Within a few months, Rick was replaced by his blond-haired, blue-eyed younger brother Tim, who wasted little time in asserting his authority, according to Unger's complaint.

"The first day Tim Carter was manager, I had to bring him to the store," Unger says. "And he told me that anybody who fucks with his family is dead."

The incident was not isolated, he says. In the documents contained in his harassment suit, Unger claims that the Carter family "bragged about how dangerous they were, and boasted about how they framed an innocent man at Betty's request, and sent him to prison. Rick told John that he had killed two people."


By early 2000, Unger says the atmosphere had grown unbearably tense for him. His complaint alleges that on one occasion, Tim turned to him and said, "I'm going to kill you, faggot," right in the middle of the restaurant.

By this time, Rick Carter had also returned, initially to manage the store in Winslow, but eventually to serve as a floating manager, filling the gaps at various locations when someone was needed. Unger says he began turning up at the Apache Junction store, sitting in the same corner booth every day, often glaring at Unger.

In her sworn affidavit, Ra'Yana Hansen supports Unger's recollections of personal abuse: "I never knew John Unger personally. I did hear them call him a fag in a nasty and threatening way."

Increasingly rattled by the Carters' behavior, Unger sought out the help of Ed Magidson, a self-styled consumer advocate who runs the watchdog Web site badbusinessbureau.com. With Magidson's help, Unger contacted Pizza Hut corporate officials and spoke to Apache Junction police officers about the threats he says he received from Tim and Rick Carter. According to Unger, when the Carters found out about these efforts, the work environment only grew worse for him.

"I went over to Pizza Hut one day, and they were calling John a faggot, spitting at him and talking about beating him up after work," Magidson says. "It was even worse than he said it was."

During this period, Unger received what he describes as a dubious speeding ticket from an Apache Junction police officer. His harassment complaint against Pizza Hut argues that "his actual speed was 35 mph and he was ticketed for 49 mph." Although the ticket was eventually dismissed in court, Unger says it became another excuse for the Carters to hassle him. He says Betty informed him that she had called his insurance company to let them know about the citation.

"I got a call from my insurance company saying I couldn't deliver pizza on that insurance," Unger says. "This other delivery driver got a DWI and they never called his insurance company."

Despite the sense of open warfare that existed between himself and the Carter family, a desperate Unger clung to his job. He had no confidence in his ability to find solid work in Apache Junction, and he worried that he wouldn't be able to keep up the payments on the roomy house he'd bought with help from his parents.

But it was too late. One night, in May 2000, he says he was spooked by Rick's repeated efforts to get him alone outside the restaurant. In response, Unger says, he sneaked out the back door to make a delivery. When he returned from the delivery, he says he was overwhelmed by anxiety and told the restaurant's new manager that he needed to go home early.

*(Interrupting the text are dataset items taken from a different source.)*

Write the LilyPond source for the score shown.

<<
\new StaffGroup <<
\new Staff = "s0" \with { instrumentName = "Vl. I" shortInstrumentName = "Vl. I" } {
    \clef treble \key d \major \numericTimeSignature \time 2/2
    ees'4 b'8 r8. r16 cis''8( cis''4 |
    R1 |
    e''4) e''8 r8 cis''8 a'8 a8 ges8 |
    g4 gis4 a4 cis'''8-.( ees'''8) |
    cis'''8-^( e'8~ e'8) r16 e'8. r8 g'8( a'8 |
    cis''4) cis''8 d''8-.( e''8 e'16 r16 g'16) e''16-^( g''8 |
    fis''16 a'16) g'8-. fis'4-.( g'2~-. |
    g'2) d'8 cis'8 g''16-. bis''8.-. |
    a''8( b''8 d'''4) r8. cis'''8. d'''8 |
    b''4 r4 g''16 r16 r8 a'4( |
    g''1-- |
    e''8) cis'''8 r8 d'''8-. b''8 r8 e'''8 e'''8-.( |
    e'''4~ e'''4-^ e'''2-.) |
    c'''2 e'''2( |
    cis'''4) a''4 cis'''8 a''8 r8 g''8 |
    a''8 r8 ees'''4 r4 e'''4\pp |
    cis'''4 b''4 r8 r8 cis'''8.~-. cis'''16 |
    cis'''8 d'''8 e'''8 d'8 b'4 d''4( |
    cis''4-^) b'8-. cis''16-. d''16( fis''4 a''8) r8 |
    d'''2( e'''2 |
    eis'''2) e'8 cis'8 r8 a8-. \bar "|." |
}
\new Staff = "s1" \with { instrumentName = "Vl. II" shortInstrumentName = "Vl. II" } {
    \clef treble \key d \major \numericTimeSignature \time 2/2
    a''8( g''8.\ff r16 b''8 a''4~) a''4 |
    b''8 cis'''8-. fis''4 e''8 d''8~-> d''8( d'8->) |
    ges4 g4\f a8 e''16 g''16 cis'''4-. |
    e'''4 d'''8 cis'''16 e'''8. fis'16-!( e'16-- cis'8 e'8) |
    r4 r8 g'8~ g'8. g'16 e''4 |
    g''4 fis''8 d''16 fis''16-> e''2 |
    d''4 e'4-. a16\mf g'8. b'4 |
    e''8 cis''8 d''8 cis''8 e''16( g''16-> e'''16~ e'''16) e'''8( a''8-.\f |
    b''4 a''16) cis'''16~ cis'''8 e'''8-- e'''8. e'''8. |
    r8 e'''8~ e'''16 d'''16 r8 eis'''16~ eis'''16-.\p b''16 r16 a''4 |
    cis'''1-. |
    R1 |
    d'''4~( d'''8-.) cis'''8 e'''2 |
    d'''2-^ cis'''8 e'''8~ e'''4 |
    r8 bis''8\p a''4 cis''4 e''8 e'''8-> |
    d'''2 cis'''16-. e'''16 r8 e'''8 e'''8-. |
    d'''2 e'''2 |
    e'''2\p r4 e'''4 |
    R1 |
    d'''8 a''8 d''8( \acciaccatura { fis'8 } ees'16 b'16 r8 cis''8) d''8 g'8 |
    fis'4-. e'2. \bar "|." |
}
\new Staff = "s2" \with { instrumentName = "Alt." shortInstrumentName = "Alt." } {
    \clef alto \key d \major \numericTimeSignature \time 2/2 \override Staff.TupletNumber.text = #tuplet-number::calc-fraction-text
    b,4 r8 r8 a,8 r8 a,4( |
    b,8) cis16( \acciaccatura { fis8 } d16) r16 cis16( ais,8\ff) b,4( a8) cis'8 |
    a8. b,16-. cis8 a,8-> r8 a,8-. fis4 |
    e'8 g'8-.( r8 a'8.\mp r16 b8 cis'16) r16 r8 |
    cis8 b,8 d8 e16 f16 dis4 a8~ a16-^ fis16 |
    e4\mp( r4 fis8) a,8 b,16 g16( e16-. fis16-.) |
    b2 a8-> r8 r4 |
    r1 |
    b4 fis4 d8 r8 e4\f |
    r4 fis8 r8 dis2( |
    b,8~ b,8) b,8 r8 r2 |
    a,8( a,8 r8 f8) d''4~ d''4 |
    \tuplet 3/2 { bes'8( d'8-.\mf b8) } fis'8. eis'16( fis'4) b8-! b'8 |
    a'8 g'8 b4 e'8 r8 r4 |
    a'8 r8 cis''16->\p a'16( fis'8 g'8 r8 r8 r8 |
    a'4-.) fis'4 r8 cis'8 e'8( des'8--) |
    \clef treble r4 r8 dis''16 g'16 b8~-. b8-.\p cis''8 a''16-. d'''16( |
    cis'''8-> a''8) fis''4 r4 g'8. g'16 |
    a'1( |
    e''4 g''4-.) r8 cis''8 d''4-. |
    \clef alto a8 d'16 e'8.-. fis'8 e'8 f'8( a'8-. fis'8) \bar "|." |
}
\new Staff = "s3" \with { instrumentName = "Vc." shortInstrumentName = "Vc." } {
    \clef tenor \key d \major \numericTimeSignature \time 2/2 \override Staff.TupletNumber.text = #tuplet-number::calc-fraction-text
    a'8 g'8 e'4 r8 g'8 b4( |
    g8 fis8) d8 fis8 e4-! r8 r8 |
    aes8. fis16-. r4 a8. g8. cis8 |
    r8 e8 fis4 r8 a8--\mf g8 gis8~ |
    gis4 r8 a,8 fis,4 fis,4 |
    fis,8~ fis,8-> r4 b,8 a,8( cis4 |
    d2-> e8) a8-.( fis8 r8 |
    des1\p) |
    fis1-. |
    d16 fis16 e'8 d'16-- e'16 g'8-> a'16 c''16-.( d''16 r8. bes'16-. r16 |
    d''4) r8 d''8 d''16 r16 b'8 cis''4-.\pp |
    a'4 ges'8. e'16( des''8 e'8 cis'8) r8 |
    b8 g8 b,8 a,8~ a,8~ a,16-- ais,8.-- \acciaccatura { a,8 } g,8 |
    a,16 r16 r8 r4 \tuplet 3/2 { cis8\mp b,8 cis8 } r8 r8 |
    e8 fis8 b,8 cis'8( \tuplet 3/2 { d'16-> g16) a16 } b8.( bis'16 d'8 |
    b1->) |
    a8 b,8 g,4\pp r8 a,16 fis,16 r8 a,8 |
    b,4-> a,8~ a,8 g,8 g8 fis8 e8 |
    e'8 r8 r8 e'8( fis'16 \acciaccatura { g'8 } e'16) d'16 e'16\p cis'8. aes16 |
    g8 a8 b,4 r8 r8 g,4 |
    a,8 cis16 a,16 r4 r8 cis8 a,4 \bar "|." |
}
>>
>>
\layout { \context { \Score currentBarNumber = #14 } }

The next morning, when he called to check on his hours, he says staffers repeatedly hung up on him. Finally, he says, he spoke to a newly hired delivery driver, who told him, "I heard you'd been fired."

Unger now talks of selling his house -- which he had to sign over to his parents -- and moving out of Apache Junction. Possibly even changing his name. He says he doesn't feel safe living in the same town as the Carters.

Although for many Pizza Hut employees the gig was little more than a chance to earn after-school spending money, for Unger it meant much more. It meant a way out of the dead-end life he'd been trapped in.

"This was my one shot at saving some money and investing, which is all gone now," he says. "That experience ruined things for me.

"One thing I do want [from the lawsuit] is for all those people to be fired. I don't think it's right that Betty gets them jobs, no matter what they've done. And then they screw with people's lives. I don't want that to continue."